Required work —
In which tumours does the text below on G proteins and fluoride say activation of G proteins has been identified?

━━━━━ Text excerpt ━━━━━

In addition, G proteins have been implicated in the pathophysiology of several diseases including, cancer, cardiovascular diseases, hypertension, neuropsychiatric disorders such as alcoholism and schizophrenia, inflammation, asthma, diabetes and endocrine disorders. Over-reactive G proteins are characteristic of some tumours. Activation of G proteins has been identified in adrenal and ovarian tumours and in epidermoid carcinoma.
Equally important is the established role of fluoride as a protoplasmic and enzymatic poison. For example, fluoride stimulates calcitonin production in humans and elevated calcitonin plays a pivotal role in the pathogenesis of many types of cancer, including leukaemia. Apart from the established cancer risk from calcitonin, it is also important to note that research has demonstrated that the fluoride ion inhibits the enzyme arginase. The arginase enzyme metabolizes L-arginine, and L-arginine deficiency has been reported to cause immunosuppression and increase the proliferation of lymphoma cells.

━━━━━ Information given ━━━━━

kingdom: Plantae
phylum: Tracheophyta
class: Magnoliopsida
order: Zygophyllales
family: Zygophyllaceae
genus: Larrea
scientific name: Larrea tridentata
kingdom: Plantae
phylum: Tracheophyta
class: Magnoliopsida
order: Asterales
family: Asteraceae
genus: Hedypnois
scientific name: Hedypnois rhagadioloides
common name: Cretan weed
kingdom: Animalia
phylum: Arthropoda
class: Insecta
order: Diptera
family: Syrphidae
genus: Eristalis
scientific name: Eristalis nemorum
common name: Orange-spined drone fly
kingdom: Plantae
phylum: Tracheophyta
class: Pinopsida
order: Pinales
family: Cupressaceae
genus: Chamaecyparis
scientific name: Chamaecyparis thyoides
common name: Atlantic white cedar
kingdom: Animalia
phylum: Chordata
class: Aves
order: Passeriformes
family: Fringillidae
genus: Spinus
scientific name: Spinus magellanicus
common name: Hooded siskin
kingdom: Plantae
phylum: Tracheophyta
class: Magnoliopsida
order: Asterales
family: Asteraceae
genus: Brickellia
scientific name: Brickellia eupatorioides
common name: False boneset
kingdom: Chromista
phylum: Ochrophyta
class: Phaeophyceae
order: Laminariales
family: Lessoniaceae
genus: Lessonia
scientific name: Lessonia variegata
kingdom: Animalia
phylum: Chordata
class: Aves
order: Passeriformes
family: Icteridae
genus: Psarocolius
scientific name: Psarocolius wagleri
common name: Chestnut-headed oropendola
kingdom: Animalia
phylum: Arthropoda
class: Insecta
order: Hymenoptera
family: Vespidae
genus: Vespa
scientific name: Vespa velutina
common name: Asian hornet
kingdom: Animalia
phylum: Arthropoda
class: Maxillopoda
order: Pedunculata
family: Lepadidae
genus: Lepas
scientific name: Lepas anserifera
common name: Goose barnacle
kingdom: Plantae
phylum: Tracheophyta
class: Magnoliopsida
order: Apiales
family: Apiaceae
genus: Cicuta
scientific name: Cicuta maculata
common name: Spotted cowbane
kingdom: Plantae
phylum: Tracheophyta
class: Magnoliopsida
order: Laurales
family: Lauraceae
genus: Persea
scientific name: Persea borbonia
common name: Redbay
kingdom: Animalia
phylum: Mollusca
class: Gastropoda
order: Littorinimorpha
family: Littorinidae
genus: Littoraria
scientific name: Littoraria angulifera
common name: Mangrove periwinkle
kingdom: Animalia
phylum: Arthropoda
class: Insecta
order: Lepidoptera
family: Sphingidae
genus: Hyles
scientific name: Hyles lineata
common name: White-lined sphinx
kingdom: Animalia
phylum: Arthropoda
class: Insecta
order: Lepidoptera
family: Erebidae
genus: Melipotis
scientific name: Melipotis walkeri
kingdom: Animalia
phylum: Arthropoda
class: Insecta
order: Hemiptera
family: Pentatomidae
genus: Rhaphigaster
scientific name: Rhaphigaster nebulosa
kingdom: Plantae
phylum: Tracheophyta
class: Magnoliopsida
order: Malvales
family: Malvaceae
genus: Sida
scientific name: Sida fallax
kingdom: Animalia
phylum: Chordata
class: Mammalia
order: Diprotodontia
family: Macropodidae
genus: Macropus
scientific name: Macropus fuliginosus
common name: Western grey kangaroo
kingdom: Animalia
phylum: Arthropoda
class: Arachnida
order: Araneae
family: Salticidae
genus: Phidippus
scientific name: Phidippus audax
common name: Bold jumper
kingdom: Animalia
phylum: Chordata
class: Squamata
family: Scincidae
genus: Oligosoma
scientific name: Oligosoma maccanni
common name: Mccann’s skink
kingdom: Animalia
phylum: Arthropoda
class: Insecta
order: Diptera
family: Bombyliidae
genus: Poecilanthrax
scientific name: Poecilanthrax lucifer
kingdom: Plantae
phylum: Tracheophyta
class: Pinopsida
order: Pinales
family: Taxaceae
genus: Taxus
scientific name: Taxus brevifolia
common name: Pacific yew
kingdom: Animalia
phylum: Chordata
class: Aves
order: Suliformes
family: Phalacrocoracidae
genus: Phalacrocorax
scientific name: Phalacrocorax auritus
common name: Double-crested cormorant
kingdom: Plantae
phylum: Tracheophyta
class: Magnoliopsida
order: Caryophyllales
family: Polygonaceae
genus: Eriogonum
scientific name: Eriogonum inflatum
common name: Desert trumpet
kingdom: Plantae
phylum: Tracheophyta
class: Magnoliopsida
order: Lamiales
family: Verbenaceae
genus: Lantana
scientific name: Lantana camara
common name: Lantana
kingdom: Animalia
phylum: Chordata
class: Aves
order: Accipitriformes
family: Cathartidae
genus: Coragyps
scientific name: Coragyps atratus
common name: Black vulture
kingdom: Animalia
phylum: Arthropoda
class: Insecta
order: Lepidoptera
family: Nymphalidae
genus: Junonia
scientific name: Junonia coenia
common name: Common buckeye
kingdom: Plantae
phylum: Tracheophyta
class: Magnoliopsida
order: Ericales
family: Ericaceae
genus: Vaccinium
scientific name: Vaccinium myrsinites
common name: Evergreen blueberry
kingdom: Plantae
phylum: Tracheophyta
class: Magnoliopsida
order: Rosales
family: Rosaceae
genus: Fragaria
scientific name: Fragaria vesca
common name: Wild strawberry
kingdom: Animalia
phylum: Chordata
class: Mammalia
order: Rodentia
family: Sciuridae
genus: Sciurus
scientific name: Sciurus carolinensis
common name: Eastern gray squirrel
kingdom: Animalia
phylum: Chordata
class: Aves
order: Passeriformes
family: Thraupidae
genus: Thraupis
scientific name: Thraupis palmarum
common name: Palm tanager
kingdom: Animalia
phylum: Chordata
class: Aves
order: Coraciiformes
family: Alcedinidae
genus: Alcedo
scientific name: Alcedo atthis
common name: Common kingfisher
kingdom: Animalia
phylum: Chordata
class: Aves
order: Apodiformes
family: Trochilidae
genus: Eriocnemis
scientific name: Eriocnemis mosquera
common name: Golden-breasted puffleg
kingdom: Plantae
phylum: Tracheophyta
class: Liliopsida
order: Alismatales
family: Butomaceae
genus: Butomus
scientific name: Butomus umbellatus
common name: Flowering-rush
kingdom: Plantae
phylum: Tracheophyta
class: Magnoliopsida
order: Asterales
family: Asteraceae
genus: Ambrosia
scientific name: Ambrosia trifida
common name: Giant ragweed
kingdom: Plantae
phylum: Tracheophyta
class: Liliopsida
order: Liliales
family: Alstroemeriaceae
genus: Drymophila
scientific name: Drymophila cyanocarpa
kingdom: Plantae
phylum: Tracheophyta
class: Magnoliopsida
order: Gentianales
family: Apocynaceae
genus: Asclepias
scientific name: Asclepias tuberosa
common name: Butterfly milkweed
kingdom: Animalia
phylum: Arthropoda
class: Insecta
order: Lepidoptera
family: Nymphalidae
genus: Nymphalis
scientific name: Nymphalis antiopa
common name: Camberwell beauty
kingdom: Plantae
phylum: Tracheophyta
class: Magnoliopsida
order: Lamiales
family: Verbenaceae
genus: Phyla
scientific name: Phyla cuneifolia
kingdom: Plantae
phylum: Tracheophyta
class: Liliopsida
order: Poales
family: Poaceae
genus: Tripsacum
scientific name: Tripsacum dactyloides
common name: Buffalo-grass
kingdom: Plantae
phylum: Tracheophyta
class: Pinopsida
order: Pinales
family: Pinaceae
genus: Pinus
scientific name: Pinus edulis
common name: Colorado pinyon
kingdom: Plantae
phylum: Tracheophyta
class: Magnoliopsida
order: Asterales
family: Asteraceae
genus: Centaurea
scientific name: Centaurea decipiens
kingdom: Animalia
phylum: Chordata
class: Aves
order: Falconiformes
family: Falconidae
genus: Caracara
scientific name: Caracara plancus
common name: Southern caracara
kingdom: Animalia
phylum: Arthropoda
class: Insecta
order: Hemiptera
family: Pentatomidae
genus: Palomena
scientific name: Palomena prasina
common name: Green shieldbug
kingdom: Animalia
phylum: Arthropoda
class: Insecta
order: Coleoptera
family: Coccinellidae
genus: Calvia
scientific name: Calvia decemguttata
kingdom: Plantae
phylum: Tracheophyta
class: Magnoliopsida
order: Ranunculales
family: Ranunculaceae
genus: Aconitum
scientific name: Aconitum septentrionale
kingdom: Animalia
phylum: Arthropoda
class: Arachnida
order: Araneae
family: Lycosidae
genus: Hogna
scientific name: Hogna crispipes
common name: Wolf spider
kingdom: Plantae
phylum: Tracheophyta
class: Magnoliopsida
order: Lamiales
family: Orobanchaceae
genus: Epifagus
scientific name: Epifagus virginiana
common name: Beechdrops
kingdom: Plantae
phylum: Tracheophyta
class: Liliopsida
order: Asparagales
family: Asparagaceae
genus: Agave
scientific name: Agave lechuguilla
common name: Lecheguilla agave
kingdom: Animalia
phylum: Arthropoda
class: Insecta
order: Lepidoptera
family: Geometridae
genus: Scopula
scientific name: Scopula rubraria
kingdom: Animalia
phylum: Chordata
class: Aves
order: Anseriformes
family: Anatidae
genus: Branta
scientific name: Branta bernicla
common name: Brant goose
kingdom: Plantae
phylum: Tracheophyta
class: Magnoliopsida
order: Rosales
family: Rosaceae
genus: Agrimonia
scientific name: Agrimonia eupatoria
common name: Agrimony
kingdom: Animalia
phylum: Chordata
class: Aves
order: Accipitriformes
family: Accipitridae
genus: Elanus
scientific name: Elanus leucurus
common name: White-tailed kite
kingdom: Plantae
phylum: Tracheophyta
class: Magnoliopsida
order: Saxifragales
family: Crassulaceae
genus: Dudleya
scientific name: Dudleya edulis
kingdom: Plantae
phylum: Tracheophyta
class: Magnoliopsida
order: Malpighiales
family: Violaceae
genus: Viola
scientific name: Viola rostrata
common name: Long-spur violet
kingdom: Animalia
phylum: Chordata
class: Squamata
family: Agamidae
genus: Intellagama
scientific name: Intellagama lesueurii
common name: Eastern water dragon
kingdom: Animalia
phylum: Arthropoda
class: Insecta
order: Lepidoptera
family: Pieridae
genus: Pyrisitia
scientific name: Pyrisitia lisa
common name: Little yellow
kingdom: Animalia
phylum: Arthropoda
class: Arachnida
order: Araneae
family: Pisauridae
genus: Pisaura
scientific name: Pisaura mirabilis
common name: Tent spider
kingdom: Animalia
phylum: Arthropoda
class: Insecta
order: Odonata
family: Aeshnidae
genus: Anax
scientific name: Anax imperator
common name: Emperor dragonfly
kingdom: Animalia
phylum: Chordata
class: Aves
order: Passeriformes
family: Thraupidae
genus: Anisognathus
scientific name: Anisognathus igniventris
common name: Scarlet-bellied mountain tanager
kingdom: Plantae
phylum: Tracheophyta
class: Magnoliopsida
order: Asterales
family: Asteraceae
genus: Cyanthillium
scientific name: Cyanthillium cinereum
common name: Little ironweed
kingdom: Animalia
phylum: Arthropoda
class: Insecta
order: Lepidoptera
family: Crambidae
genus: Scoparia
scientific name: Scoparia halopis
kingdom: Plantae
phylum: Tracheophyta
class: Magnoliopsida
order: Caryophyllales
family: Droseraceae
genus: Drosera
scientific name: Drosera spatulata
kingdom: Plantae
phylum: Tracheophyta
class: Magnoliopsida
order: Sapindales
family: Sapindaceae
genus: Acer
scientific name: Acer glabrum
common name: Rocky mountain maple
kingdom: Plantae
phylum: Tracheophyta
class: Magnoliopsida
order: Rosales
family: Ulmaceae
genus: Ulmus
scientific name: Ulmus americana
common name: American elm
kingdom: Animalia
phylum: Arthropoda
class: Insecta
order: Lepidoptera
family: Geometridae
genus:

━━━━━

Written response —
Adrenal tumours, ovarian tumours and epidermoid carcinoma.